Соленые огурцы - Михаил Сергеевич Максимов

Она. Встаёт. Невозможно. Кричит вслед уезжающей машине, кричит на незнакомом языке. Языке мёртвых. Машина на повороте на проспект вылетает и врезается в столб. Она падает. Второй раз за ночь, замертво.
Я вижу: на перекрёстке у разбитой машины останавливается новая. Из неё выходят двое. Он и она. Они о чём-то спорят, ругаются. Мини-спектакль продолжается. Я – то ли режиссёр, то ли статист. Жизнь и смерть – сценарий этой ночи.
Третья ночь
Если смотреть на дорогу, то можно увидеть мигающий фонарь.
Под ним стоит человек. У человека в руках скрипка. Я тут же вспомнил «Оно» Кинга, только там был клоун Пеннивайз в сточной канализации. Скрипка. Он в плаще и шляпе. Не видно лица, глаз. Глаза многое могут сказать о человеке. Злой он или добрый, верит ли он в тебя или только делает вид. Однажды, по взгляду ты увидишь боль, радость, грусть, смех, крик.
Тем не менее, у него скрипка. Он играет. Причём, играет только у меня в голове, похоже, так как он просто держит инструмент на плече без смычка, будто мешок перекинул, он только делает вид, что играет, двигая рукой в воздухе, но я слышу музыку.
Я иду к этому несуществующему человеку. Свет фонаря моргает всё быстрее, музыка звучит всё интенсивнее, быстрее, как корабельный призыв. «Сирена, сирена!» – схожу с ума я, и моряки со мной прыгают в воду с кроваво-красными глазами.

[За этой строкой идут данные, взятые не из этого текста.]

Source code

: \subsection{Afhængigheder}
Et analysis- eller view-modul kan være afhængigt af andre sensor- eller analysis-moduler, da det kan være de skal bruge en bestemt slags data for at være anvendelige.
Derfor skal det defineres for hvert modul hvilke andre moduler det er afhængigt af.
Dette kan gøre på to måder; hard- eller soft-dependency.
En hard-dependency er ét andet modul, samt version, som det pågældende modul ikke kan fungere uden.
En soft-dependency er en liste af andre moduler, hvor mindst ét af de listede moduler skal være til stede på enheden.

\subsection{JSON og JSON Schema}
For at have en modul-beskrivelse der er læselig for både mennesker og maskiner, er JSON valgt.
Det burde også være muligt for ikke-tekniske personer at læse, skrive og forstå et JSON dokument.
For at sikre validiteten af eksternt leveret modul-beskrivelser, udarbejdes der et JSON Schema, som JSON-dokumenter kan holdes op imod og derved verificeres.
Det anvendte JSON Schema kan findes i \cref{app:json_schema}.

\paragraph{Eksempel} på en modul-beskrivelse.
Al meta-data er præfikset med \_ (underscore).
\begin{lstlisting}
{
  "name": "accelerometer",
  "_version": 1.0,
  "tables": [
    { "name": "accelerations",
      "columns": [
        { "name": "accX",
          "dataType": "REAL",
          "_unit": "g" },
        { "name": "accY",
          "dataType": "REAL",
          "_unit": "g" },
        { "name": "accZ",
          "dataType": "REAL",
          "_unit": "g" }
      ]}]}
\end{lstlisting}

Каких-то два метра. Свет фонаря мигает настолько быстро, что движения скрипача напоминают мультфильм. Закладывает уши. В голове тупой протяжный звон, бесконечный.

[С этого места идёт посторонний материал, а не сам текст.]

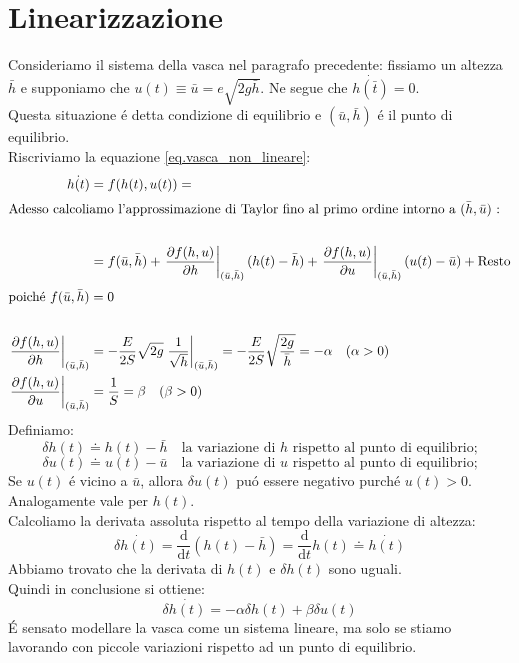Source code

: \documentclass[../main.tex]{subfiles}
\begin{document}
	\section{Linearizzazione}
	Consideriamo il sistema della vasca nel paragrafo precedente: fissiamo un altezza $ \bar{h} $ e supponiamo che $u(t) \equiv \bar{u} = e \sqrt{2g \bar{h}}$. Ne segue che $ \dot{h(\bar{t})} =0 $.\\
	Questa situazione \'e detta condizione di equilibrio e $( \bar{u} , \bar{h}) $ \'e il punto di equilibrio.\\
	Riscriviamo la equazione \ref{eq.vasca_non_lineare}:
	\begin{align*}	
			\dot{h(t)} &= f(h(t),u(t)) =\\		
			\intertext{Adesso calcoliamo l'approssimazione di Taylor fino al primo ordine intorno a $ (\bar{h},\bar{u}) $ :} \\
			&= f(\bar{u},\bar{h}) + \left. \frac{\partial f(h,u)}{\partial h} \right|_{(\bar{u},\bar{h})} (h(t) - \bar{h}) + \left. \frac{\partial f(h,u)}{\partial u} \right|_{(\bar{u},\bar{h})} (u(t) - \bar{u}) + \mbox{Resto}\\
			\intertext{poich\'e $ f(\bar{u},\bar{h}) =0$}\\
			\left. \frac{\partial f(h,u)}{\partial h} \right|_{(\bar{u},\bar{h})} &= - \frac{E}{2S} \sqrt{2g} \left. \frac{1}{\sqrt{h}} \right|_{(\bar{u},\bar{h})} = - \frac{E}{2S} \sqrt{\frac{2g}{\bar{h}}} = - \alpha \quad (\alpha > 0)\\
			\left. \frac{\partial f(h,u)}{\partial u} \right|_{(\bar{u},\bar{h})} &= \frac{1}{S} = \beta \quad (\beta > 0)  
	\end{align*}
	Definiamo:
	\[ \delta h(t) \doteq h(t)- \bar{h} \quad \text{la variazione di $h$ rispetto al punto di equilibrio;} \]
	\[ \delta u(t) \doteq u(t)- \bar{u} \quad \text{la variazione di $u$ rispetto al punto di equilibrio;} \]
	Se $u(t)$ \'e vicino a $\bar{u}$, allora $\delta u(t)$ pu\'o essere negativo purché $u(t)>0$. Analogamente vale per $h(t)$.\\
	Calcoliamo la derivata assoluta rispetto al tempo della variazione di altezza:
	\[ \delta \dot{h(t)} = \frac{\mathrm{d}}{\mathrm{d} t}(h(t)-\bar{h}) = \frac{\mathrm{d}}{\mathrm{d} t}h(t) \doteq \dot{h(t)} \] 
	Abbiamo trovato che la derivata di $h(t)$ e $\delta h(t)$ sono uguali.\\
	Quindi in conclusione si ottiene:
	\begin{equation}
		\delta \dot{h(t)} = -\alpha \delta h(t) + \beta \delta u(t)
	\end{equation}
	\'E sensato modellare la vasca come un sistema lineare, ma solo se stiamo lavorando con piccole variazioni rispetto ad un punto di equilibrio.
\end{document}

Я тяну руку к нему. Я больше надеюсь. Он исчезнет, растворится в дымке мелкого моросящего дождя. Он убирает скрипку от плеча. Звон в голове становится тише. Козырёк шляпы приподнимается вверх, под ним чернота, но я чувствую взгляд невидимых глаз.
Хлопок.
Лампа фонаря разбивается вдребезги… Я слышу, как осколки падают на асфальт.
Темно. Привыкаю к темноте. Через расстояние вижу следующий фонарь. Он мигает, под фонарём стоит человек. У человека в руках скрипка, он играет без смычка, под козырьком шляпы не видно глаз, глаза многое могут сказать о человеке… когда же это закончится… он двигает рукой в воздухе… я слышу музыку…
Четвёртая ночь
Последний автобус, пусто. Только водитель и кондуктор впереди, я через сиденье за ними. Остановка, заходят две девушки, следом – два парня. Молодые. Слышу разговор:
– А чё такие глаза грустные?
– А мы не грустные, мы весёлые.
– Настрой боевой?
– Охуенный! – отвечают девушки в один голос. Гогот, не смех, животный гогот.
Я «прикасаюсь» к сознанию парня, как я это всегда умел. Вспышка… Перематываю картинки – свадьба по залёту, убийство в драке, тюрьма, тубик, смерть в тридцать шесть.
Касаюсь второго – не лучше: по пьяни сбил молодую пару на машине, смерть в двадцать пять.
Дальше девушки – у первой список короткий: наркотики, суицид в тридцать два. Мне противно. Ко второй девушке даже не «прикасаюсь»: чувствую сияние мерзкого, человеческого дерьма.
Автобус подбрасывает на очередной кочке.
– Поедем на район к нам, выпьём винишка.
– Хуишка! – все ржут в один голос.
Как я устал от этой миссии. Я могу их убить невидимым «касанием» – всех разом. Для меня это просто: закрыть глаза, представить, что я рядом с ними, собрать в руку четыре луча их жизни и рвануть. И все четверо на полу без дыхания. Но это слишком просто.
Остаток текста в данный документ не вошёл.